I think there's a difference between watching the tele without regard to content and using it to watch specific content.

The "read more" crowd gets the reverse of this - much of what is in print is not worth the time it takes to consume it.

In general, value your time and use it accordingly. You're not getting it back if you decide it was wasted later.

why do i need to "enrich my life"? can't i be happy with how it is? who are you to tell other what's BEST for them?

how about you get a little older? how about staying in a place for a little longer, say 10 years and see how time makes a difference? your zero impact runaway life is a narrow experience - ever thought about that?

maybe you'll realize that all your travels, all your experiences don't make your life a jota more "valuable" or less valuable than the ones of any other being, whatever life they live.

your open mind - isn't.

First off, you're really defensive about some person's blog post. I mean, seriously. He's not working on your spleen.

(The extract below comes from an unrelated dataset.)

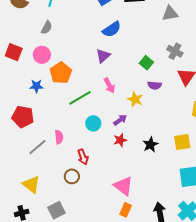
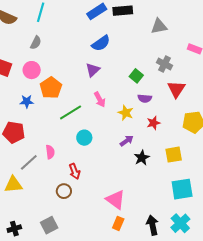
purple arrow: (120, 120) -> (127, 141), moved
red star: (120, 140) -> (153, 123), moved
yellow triangle: (31, 184) -> (13, 185), moved, turned -42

Secondly, it's "lessons learned", not commandments. Just stuff he picked up whilst traveling, not universally-accepted, committee-approved advice for everyone on planet earth and those who aren't born yet.

Finally, what on earth does age have to do with conveying general observations? What would staying 10 years in Portofino tell me that I couldn't get from open exploration and friendly/social interaction in a few weeks? That they actually ship their sardines live from China and throw them into the Ligurian? Good to know, but I'm a traveler. Why do I need to know that?

"your open mind - isn't."

I don't think he conferred himself any type of honor or status about his travels that assumes he is open-minded, except to say "I had an open mind while traveling and learned some stuff. Hope you can appreciate it." He isn't bigoted against people who do or don't do anything from what I could read in that article. When he says "don't defer your happiness" he means just that: Appreciate what you've got while you're planning on attaining more if that's the goal."

i'm replying to his reply...did you read it?